= EXERCISE GOAL =
Every record is to be printed exactly as written; pictures are to be omitted.

= SOURCE INFORMATION =
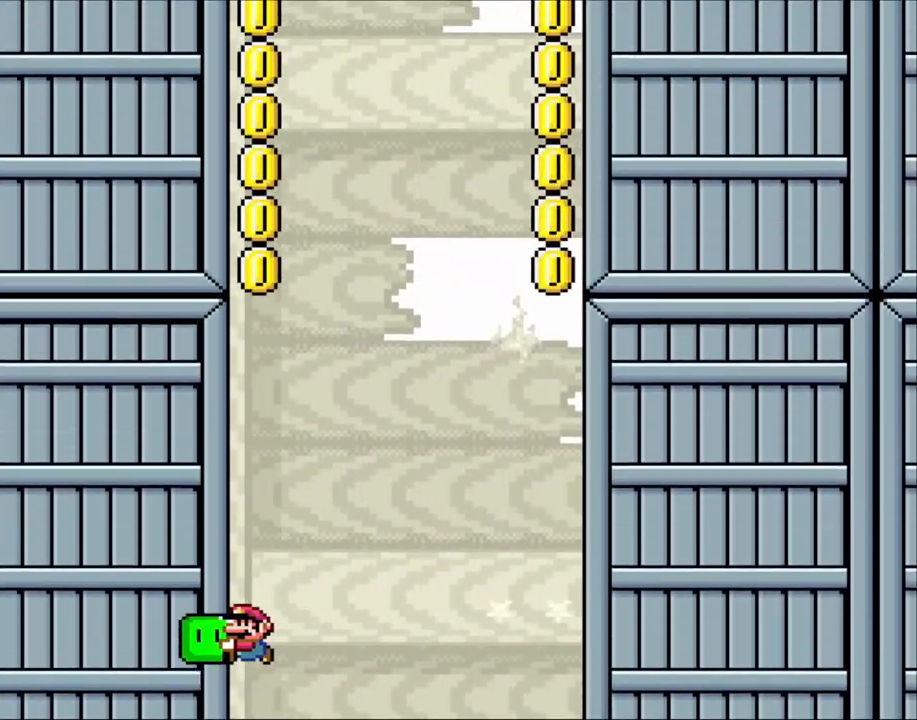
{"buttons": ["Y"], "events": []}
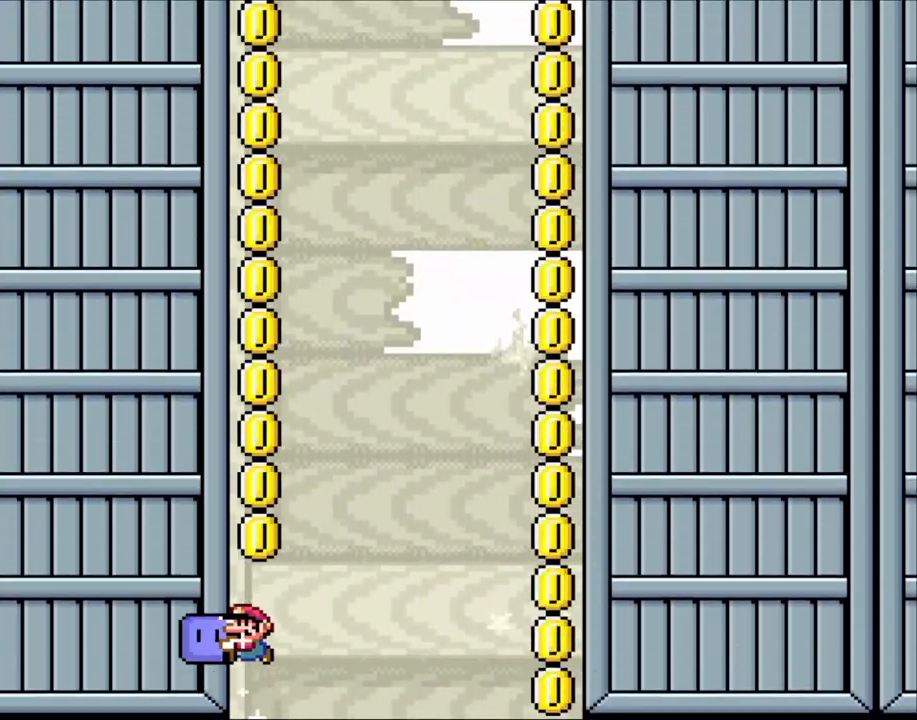
{"buttons": ["Y"], "events": []}
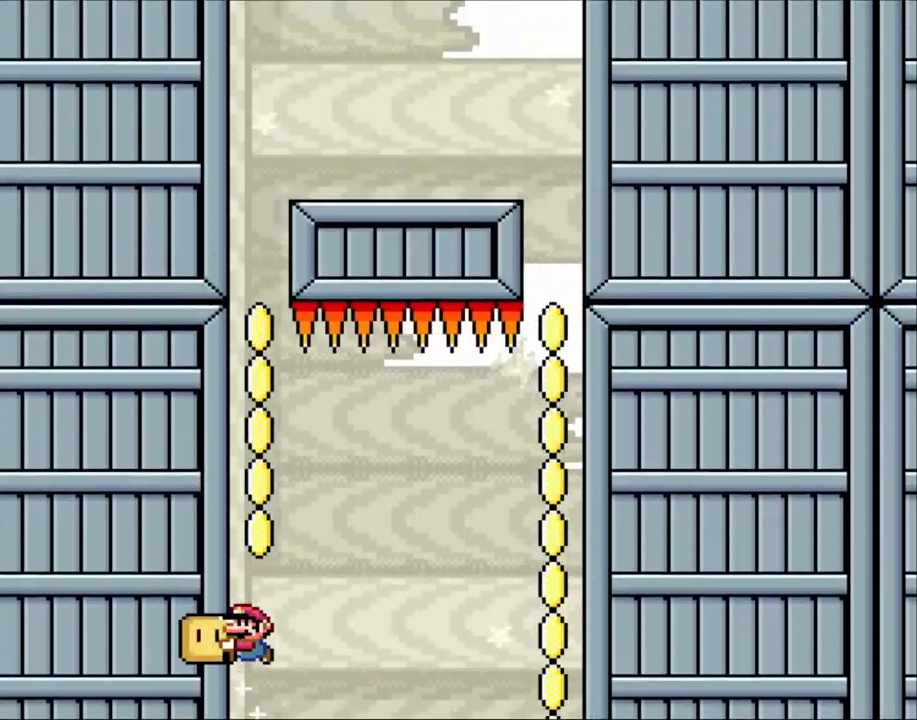
{"buttons": ["Y"], "events": []}
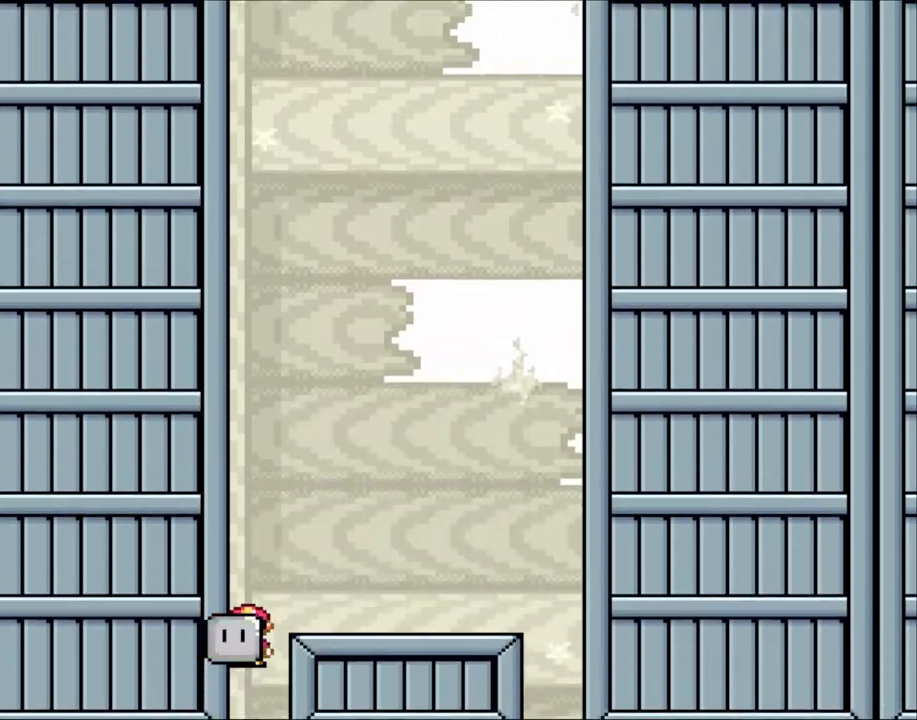
{"buttons": ["Y", "DPAD_RIGHT"], "events": [[100, "DPAD_RIGHT", "down"]]}
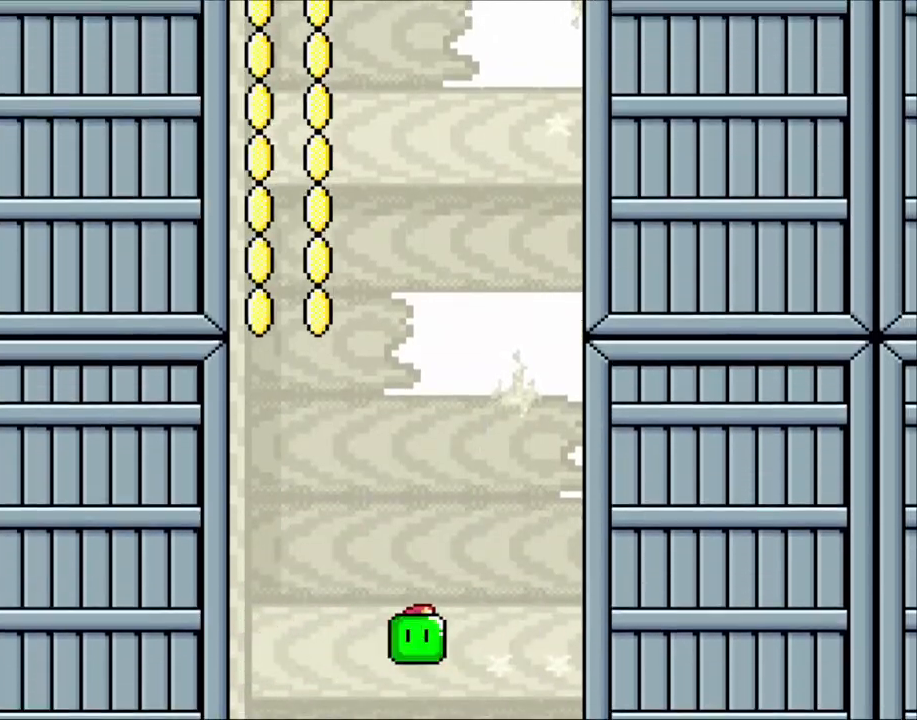
{"buttons": ["Y"], "events": [[133, "DPAD_LEFT", "down"], [133, "DPAD_RIGHT", "up"], [250, "DPAD_LEFT", "up"]]}
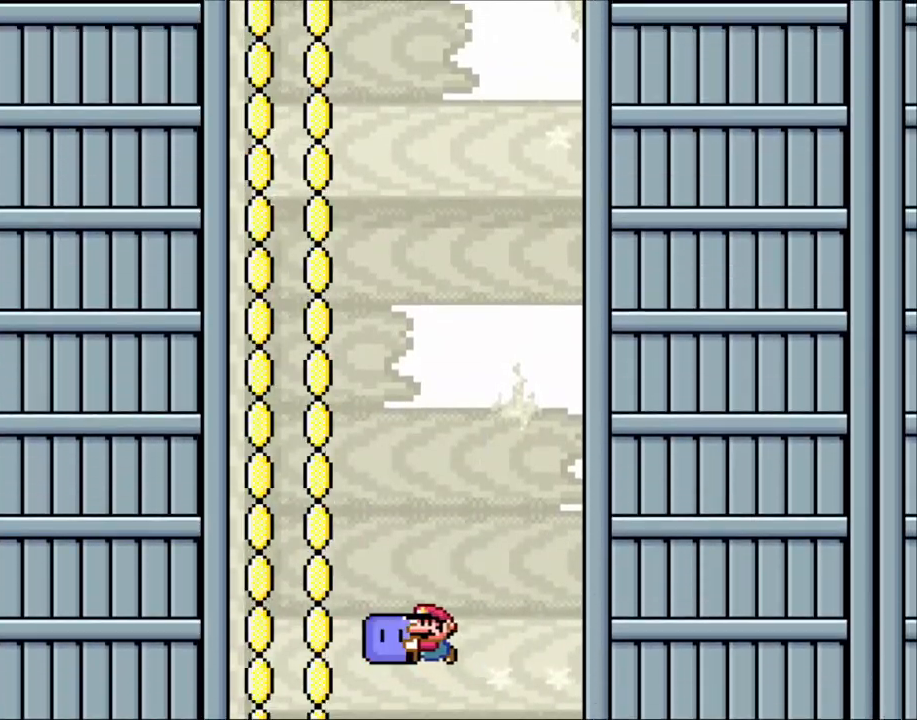
{"buttons": ["Y"], "events": [[350, "DPAD_RIGHT", "down"], [400, "DPAD_RIGHT", "up"]]}
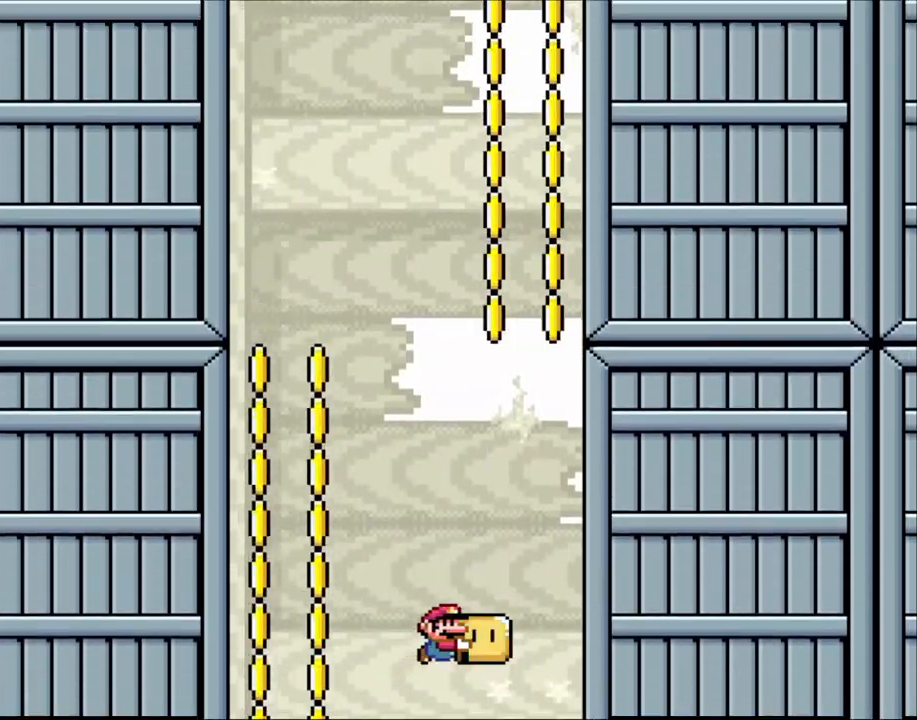
{"buttons": ["Y"], "events": [[350, "DPAD_LEFT", "down"], [450, "DPAD_LEFT", "up"]]}
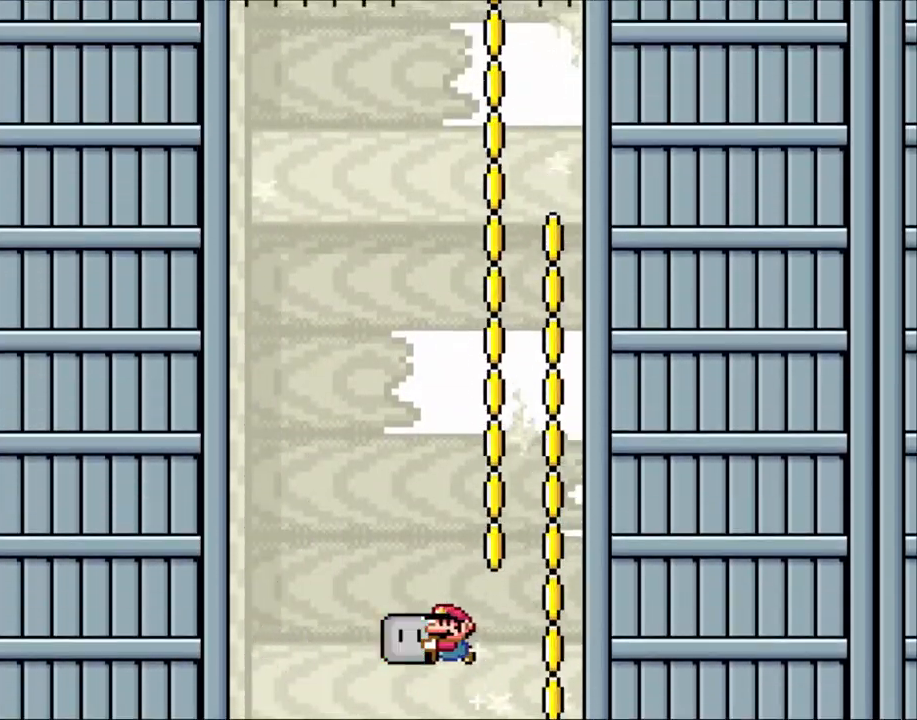
{"buttons": ["Y"], "events": [[200, "DPAD_RIGHT", "down"], [233, "DPAD_RIGHT", "up"]]}
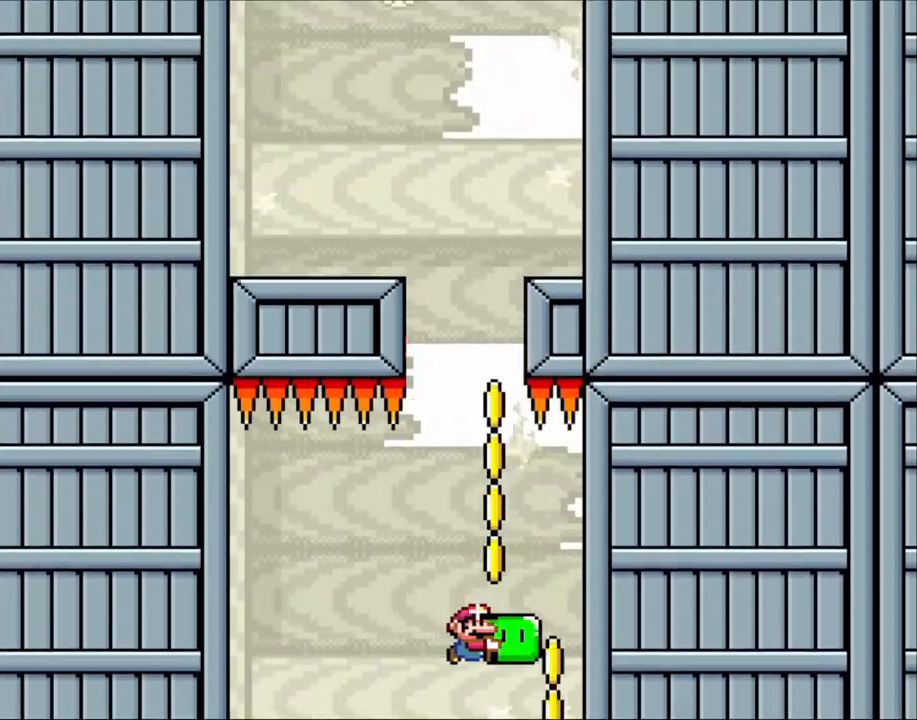
{"buttons": ["Y", "DPAD_LEFT"], "events": [[300, "DPAD_LEFT", "down"], [350, "DPAD_LEFT", "up"], [500, "DPAD_LEFT", "down"]]}
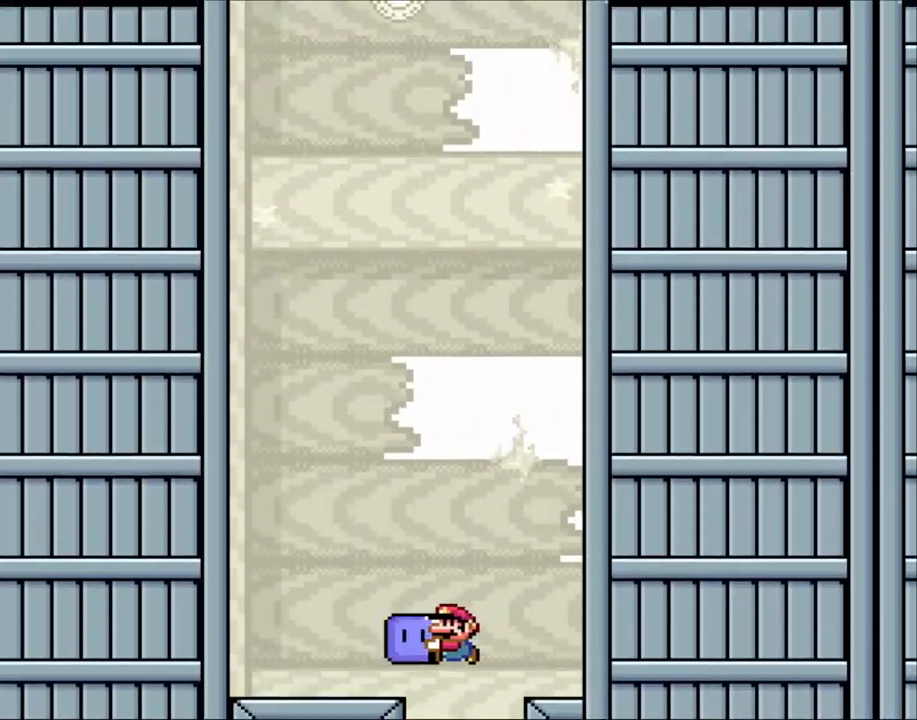
{"buttons": ["Y"], "events": [[350, "DPAD_LEFT", "up"]]}
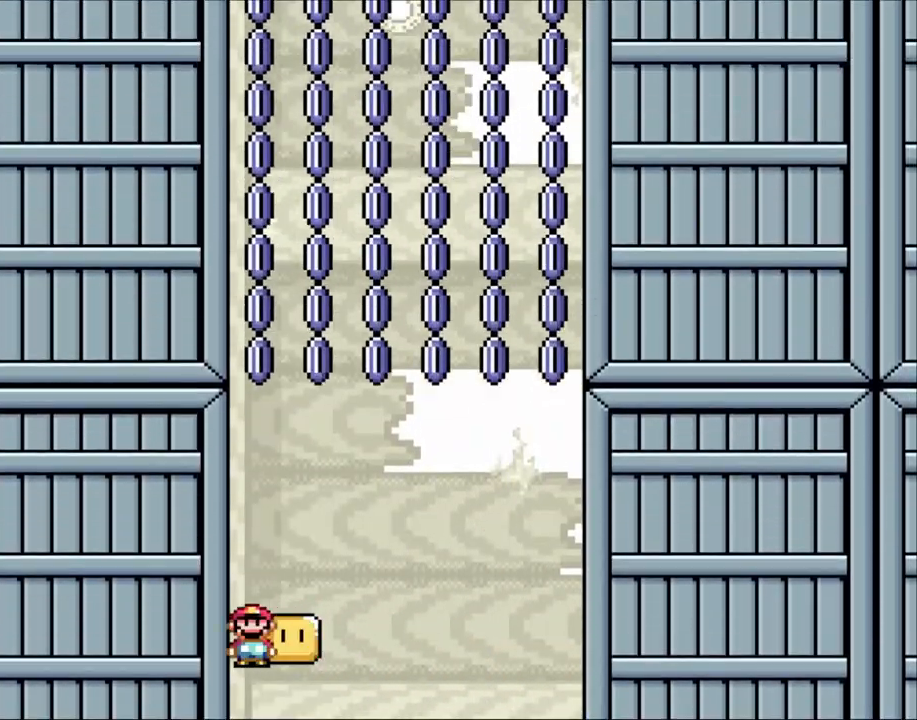
{"buttons": ["Y"], "events": []}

= SOLUTION =
{"buttons": ["Y"], "events": []}
{"buttons": ["Y"], "events": []}
{"buttons": ["Y"], "events": []}
{"buttons": ["Y", "DPAD_RIGHT"], "events": [[100, "DPAD_RIGHT", "down"]]}
{"buttons": ["Y"], "events": [[133, "DPAD_LEFT", "down"], [133, "DPAD_RIGHT", "up"], [250, "DPAD_LEFT", "up"]]}
{"buttons": ["Y"], "events": [[350, "DPAD_RIGHT", "down"], [400, "DPAD_RIGHT", "up"]]}
{"buttons": ["Y"], "events": [[350, "DPAD_LEFT", "down"], [450, "DPAD_LEFT", "up"]]}
{"buttons": ["Y"], "events": [[200, "DPAD_RIGHT", "down"], [233, "DPAD_RIGHT", "up"]]}
{"buttons": ["Y", "DPAD_LEFT"], "events": [[300, "DPAD_LEFT", "down"], [350, "DPAD_LEFT", "up"], [500, "DPAD_LEFT", "down"]]}
{"buttons": ["Y"], "events": [[350, "DPAD_LEFT", "up"]]}
{"buttons": ["Y"], "events": []}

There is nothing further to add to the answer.